Pendant que M. Bouchard déclare qu’il faudra accepter de prendre des risques, Kennedy cite de nombreuses études démontrant les impacts hautement nuisibles de l’industrie, notamment sur la santé des citoyens par la contamination de l’eau et la pollution de l’air, sans parler de la diminution de la valeur des propriétés, etc.

Pendant que M. Bouchard encourage le gouvernement du Québec à investir dans ce développement, Kennedy formule de sérieux doutes sur toutes les projections de l’industrie quant à la création d’emplois, les redevances et les retombées économiques, confirmant la possibilité d’une bulle financière et dénonçant la surestimation par l’industrie du potentiel gazier du shale de Marcellus.

M. Bouchard s’en prend à la déformation des faits par les esprits de mon espèce, à la démonisation de gens de l’industrie, aux accusations de toute nature et au refus de discuter. Kennedy qualifie l’industrie gazière de l’une des plus agressives des États-Unis...

Car qui refuse de discuter dans cette affaire ? Qui manoeuvre pour exclure les citoyens des tables décisionnelles ? Qui jette le discrédit sur les scientifiques indépendants ? Qui joue de sa toute-puissance pour influencer les décideurs ? Qui continue à nier l’évidence des fuites sur les deux tiers des puits forés ? Qui impose la confidentialité aux propriétaires terriens ? Qui méprise les résidants importunés ? Qui insulte l’intelligence des citoyens bien informés ?

Si le rejet à l’aveugle de tout développement n’est pas une option, le développement à l’aveugle demeure encore et toujours absolument indéfendable dans le contexte énergétique où nous sommes.

Pour prétendre bâtir un avenir meilleur au Québec, l’esprit d’entreprise doit se tourner résolument vers le développement des énergies propres. Ce qui signifie tout mettre en oeuvre pour nous affranchir des énergies fossiles, dont font partie le pétrole et le gaz. Voilà la voie de notre véritable souveraineté énergétique. Il est dommage de constater qu’en dépit de l’avancement de la connaissance, M. Bouchard conserve une vision si rétrograde de notre avenir.

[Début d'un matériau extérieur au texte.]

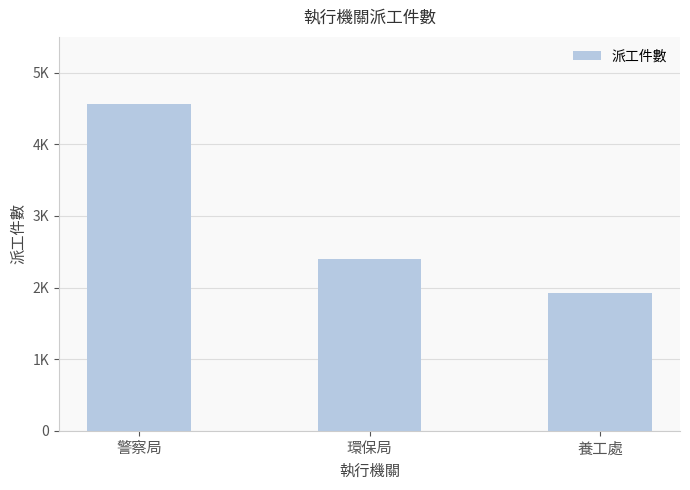

What is the difference between the values at 環保局 and 養工處?

473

Obnubilé par les mirages que font miroiter les entrepreneurs qu’il représente, et peut-être aussi par les rancoeurs qu’il nourrit à l’égard de ses propres difficultés de premier ministre sans marge de manoeuvre pour atteindre le déficit zéro et les conditions gagnantes qui lui étaient si chères, il fait aujourd’hui malheureusement la preuve qu’au temps de la Révolution tranquille et de la nationalisation de l’électricité, il aurait sans doute pris le parti de la Grande Noirceur et de la Shawinigan Light and Power... C’était au temps où l’oncle de Robert F. Kennedy Jr défiait les citoyens américains, non pas de tenter de tirer profit de ce que leur pays pouvait leur donner, mais bien de se demander comment ils pouvaient servir les intérêts de leur communauté.

Après le feu vert que l’Agence environnementale américaine, dénoncée par Robert F. Kennedy Jr, vient de donner au gaz de schiste, on est en droit de se demander si les influences du puissant lobby présidé par Lucien Bouchard réussiront à obtenir ici les mêmes autorisations de l’Étude environnementale stratégique qui est en cours.